Inmates at troubled Birmingham Prison were “walking around like zombies, high on Spice” in an environment likened to a warzone, inspectors have said.
More details have been revealed about the “appalling” conditions uncovered at the jail this summer, which led to the government taking it over from G4S.
Just 12 of 70 recommendations made by inspectors in 2017 had been met when they returned unannounced in July.
G4S said it continued to work with the Ministry of Justice.
Inspectors said they found “drug taking was barely concealed” at the category B jail, where three “likely” drug-related deaths had occurred since the last inspection.
Spice, a former “legal high”, and other similar drug compounds have been previously highlighted as being available in the prison.
“We witnessed many prisoners under the influence of drugs and some openly using and trafficking drugs around the prison,” inspectors reported.
“Incidents involving new psychoactive substances (NPS) were routine and we often smelt cannabis on the wings.
“Shockingly, staff were too often ambivalent and accepting of such incidents.”
The deaths are still under investigation by the Prisons and Probation Ombudsman.
- The prison was “exceptionally violent and fundamentally unsafe”, with many prisoners and staff living and working in fear
- Many frightened and vulnerable prisoners deliberately isolated themselves in locked cells but had urine and faeces thrown through their door panels
- Inmates could behave badly “with near impunity”
- Many prisoners lived in “squalor and little was done to adequately occupy them, leaving many simply to mill around on wings”
- The prison was “failing in its responsibility to protect the public by preparing prisoners adequately for release, including hundreds of sex offenders”
Following the government takeover, a new governor was appointed, 300 prisoners were removed and 30 extra staff were drafted in.
Chief Inspector of Prisons Peter Clarke called for an independent assessment “as to how HMP Birmingham descended into appalling, chaotic conditions” between inspections.
He said the challenges still facing the prison were “huge” and the recommendations remained in place.

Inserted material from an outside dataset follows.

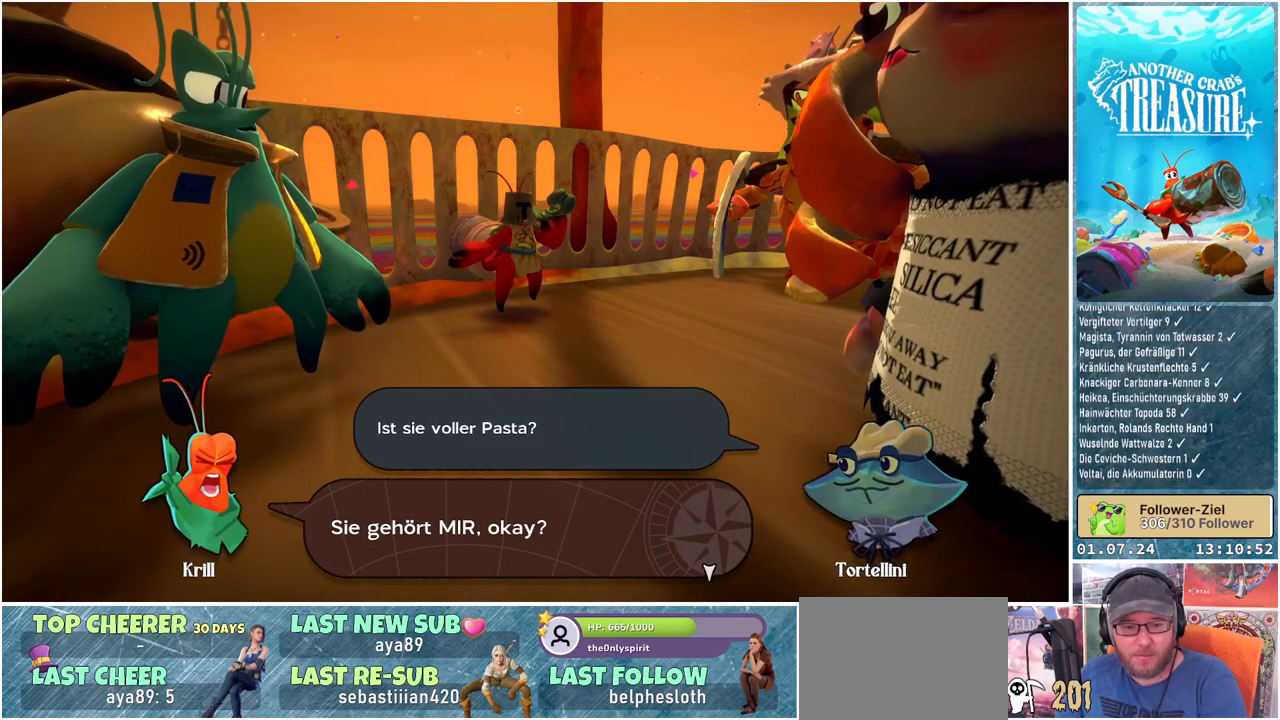
{"buttons": [], "left_stick": "center", "right_stick": "center", "events": [[83, "A", "up"]]}
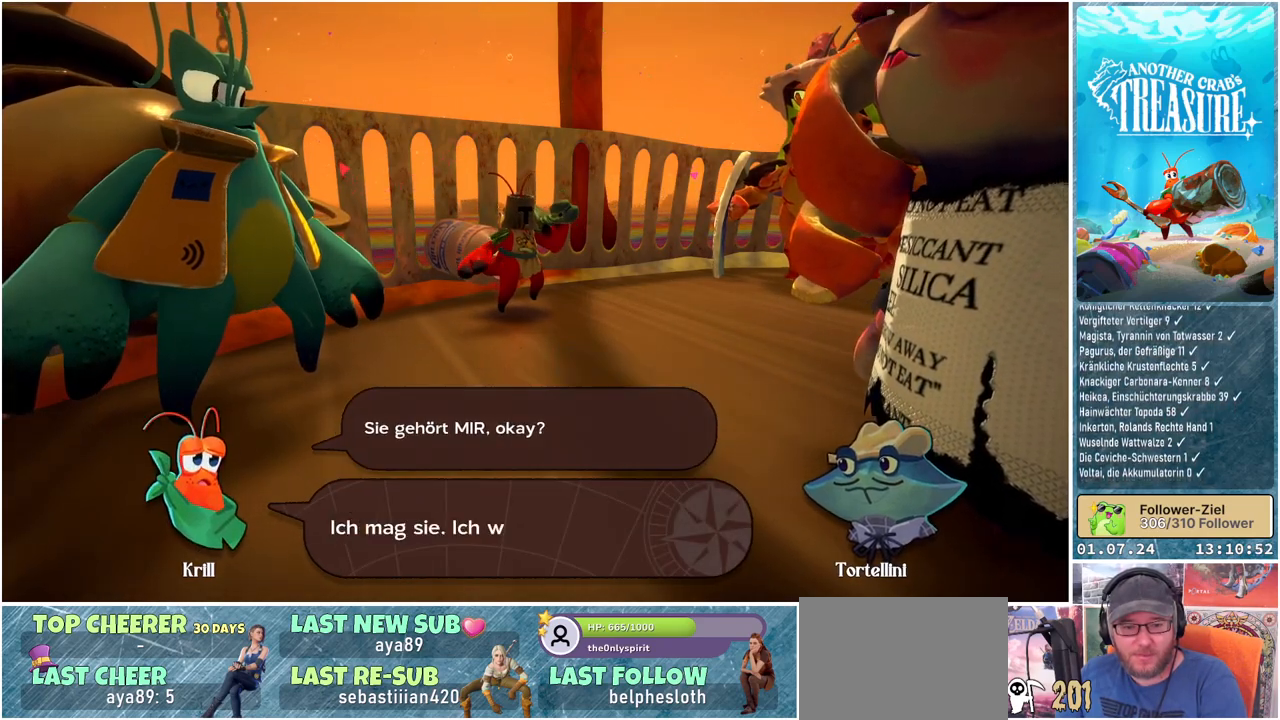
{"buttons": [], "left_stick": "center", "right_stick": "center", "events": []}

The prison’s independent monitoring board said some of the report’s criticisms were linked to part of the jail being opened too quickly after a riot in December 2016 because of “commercial pressures” and a rise in inmates.
“Re-opening without CCTV on those wings, and with various services not fully functioning and with limited access to education facilities did not assist in provision of a safe stable environment for the men in the prison,” chairman Roger Swindells said.
He said it was “now the time to allow the governor the space to focus on the improvements needed”.
Prisons Minister Rory Stewart said decisive action had been taken to improve safety and conditions and a thorough investigation had helped to understand the causes, and prevent a similar situation happening again.
A “close eye” was being kept on progress, he added.